▶ REQUIRED TASK: Rewrite the records from the line with "arc at (98, 53): dashed -> solid" up to and including the line with "line at (146, 441): dashed -> solid" as a numbered list, leaving out any blank lines.

▶ DATA IN THIS EXERCISE:
• • • •

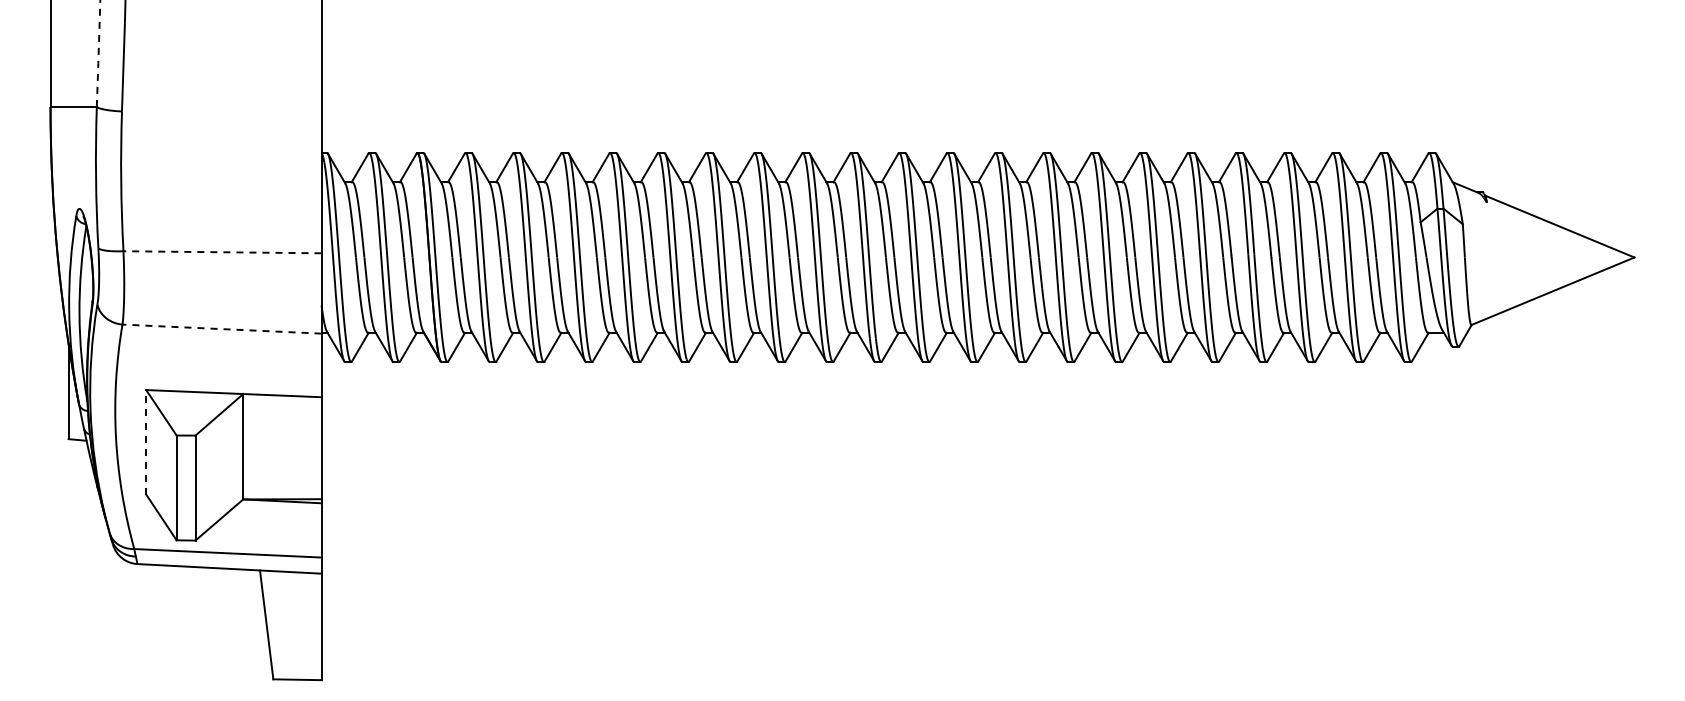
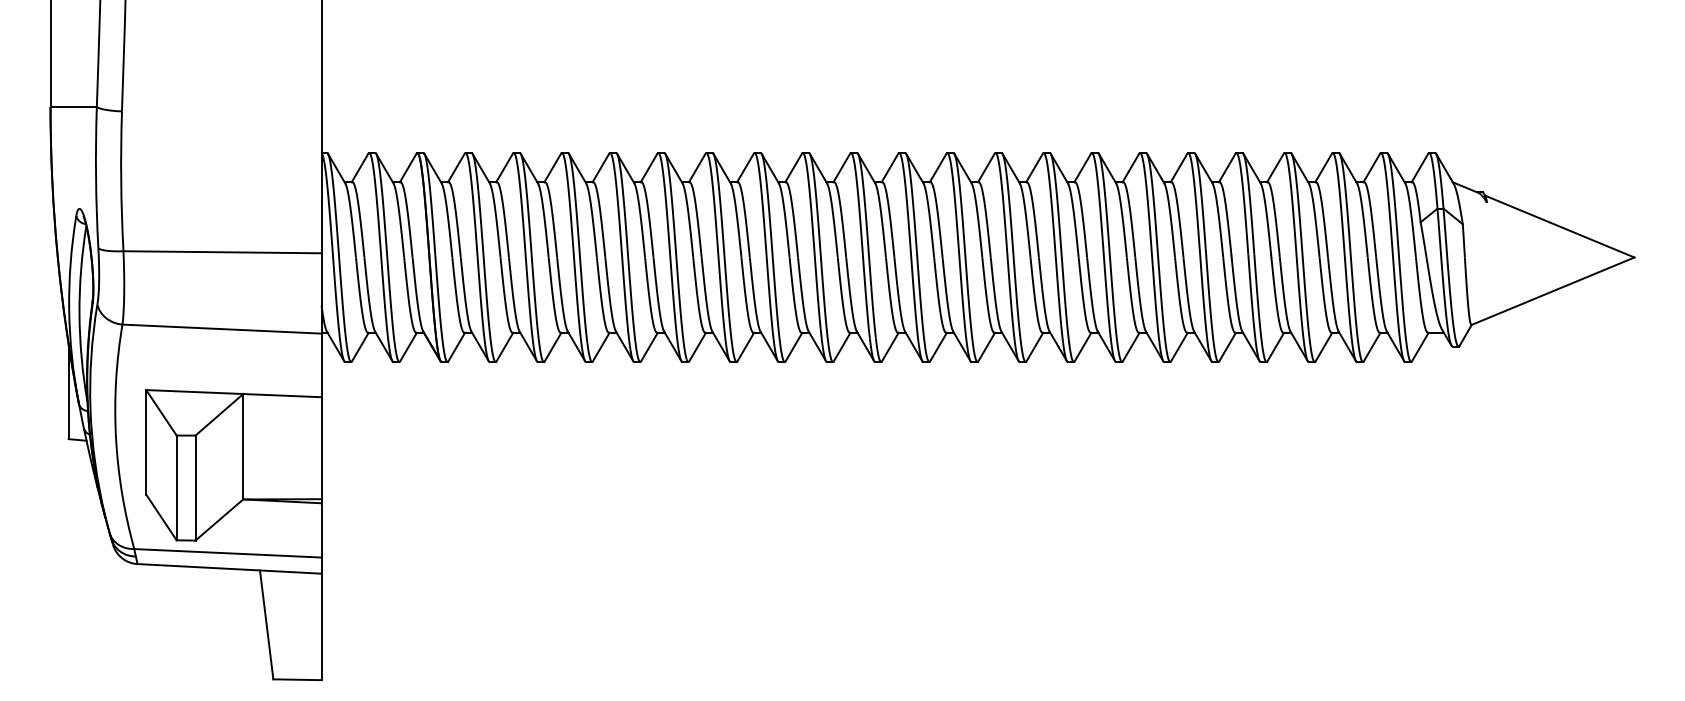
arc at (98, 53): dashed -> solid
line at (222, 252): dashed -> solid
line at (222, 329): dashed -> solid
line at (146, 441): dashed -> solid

• • • •

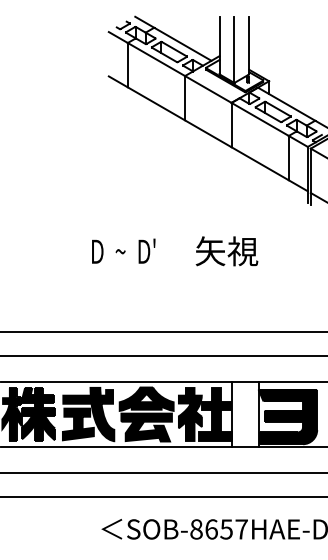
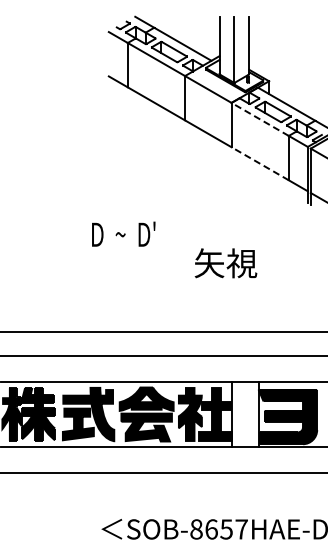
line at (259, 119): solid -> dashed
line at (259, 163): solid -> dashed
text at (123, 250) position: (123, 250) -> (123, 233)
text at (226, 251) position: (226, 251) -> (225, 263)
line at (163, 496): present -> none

• • • •

▶ EXERCISE RESPONSE:
1. arc at (98, 53): dashed -> solid
2. line at (222, 252): dashed -> solid
3. line at (222, 329): dashed -> solid
4. line at (146, 441): dashed -> solid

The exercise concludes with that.